In the Interest of R. E. Z. B., 370 Ga. App. at 237, 896 S.E.2d 236. Based on our prior precedent, we conclude that the juvenile court in this case erred in finding that it lacked jurisdiction to undertake the fact-finding process and issue independent factual findings regarding the SIJ best interest predicate requirement.
[4, 5] This Court previously has held that Georgia juvenile courts are "charged with making the factual inquiry relevant to SIJ status when an unmarried, resident alien child is found to be dependent on the court." (Footnote omitted and emphasis supplied.) In the Interest of J. J. X. C., 318 Ga. App. at 425, 734 S.E.2d 120. Indeed, we have consistently stated that the juvenile court has "a duty to consider the SIJ factors and make findings" regarding those factors. Id. at 426, 734 S.E.2d 120; accord In the Interest of R. E. Z. B, 370 Ga. App. at 238, 896 S.E.2d 236. As we have explained, "the SIJ statute affirms the institutional competence of state courts as the appropriate forum for child welfare determinations regarding abuse, neglect, or abandonment, and a child’s best interests." (Citation and punctuation omitted.) In the Interest of R. E. Z. B., 370 Ga. App. at 238, 896 S.E.2d 236. "By making these preliminary factual findings, the juvenile court is not rendering an immigration determination. That decision rests squarely with the federal government." (Citation and punctuation omitted.) Id.; accord In the Interest of J. J. X. C., 318 Ga. App. at 424-425, 734 S.E.2d 120 ("Although the juvenile court determines whether the evidence supports the findings, the final decision regarding SIJ status rests with the federal government, and, as shown, the child must apply to that authority."); see 8 USCS § 1101 (a) (27) (J) (iii).

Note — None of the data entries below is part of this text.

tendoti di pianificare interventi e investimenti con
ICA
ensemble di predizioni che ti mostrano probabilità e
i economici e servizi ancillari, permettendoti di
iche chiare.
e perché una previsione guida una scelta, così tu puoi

[6, 7] Here, Hernandez specifically requested in her dependency petition that the juvenile court make determinations regarding the SIJ factors, but the juvenile court refused to make all of the requested findings. This refusal was in error, as the juvenile court had a duty to consider and make findings regarding all of the SIJ factors. In the Interest of J. J. X. C., 318 Ga. App. at 426, 734 S.E.2d 120; accord In the Interest of R. E. Z. B., 370 Ga. App. at 238, 896 S.E.2d 236; see also In the Interest of M. J. H., 366 Ga. App. 872, 875-876, 884 S.E.2d 559 (2023) (remanding case for juvenile court to limit consideration to evidence in the record in making SIJ special findings). Accordingly, we vacate that portion of the juvenile court’s dependency order refusing to make the SIJ best interest factual determination and remand the case to the juvenile court with instruction to consider and make written findings regarding all of the required SIJ factors. The remaining unchallenged portions of the juvenile court’s dependency order are not affected by this holding.

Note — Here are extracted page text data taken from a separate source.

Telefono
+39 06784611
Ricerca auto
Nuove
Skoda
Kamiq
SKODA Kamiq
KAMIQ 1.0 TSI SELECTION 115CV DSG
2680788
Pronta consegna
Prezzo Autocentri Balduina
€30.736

Although the juvenile court has a duty to consider and make findings regarding the SIJ factors, we note that the court is authorized to conclude that a party has failed to present evidence to support the SIJ factors or that a party’s evidence is not credible. See In the Interest of J. J. X. C., 318 Ga. App. at 426, 734 S.E.2d 120; accord In the Interest of R. E. Z. B., 370 Ga. App. at 238, 896 S.E.2d 236.
Judgment vacated in part and case remanded with direction.
Mercier, C. J., and Miller, P. J., concur.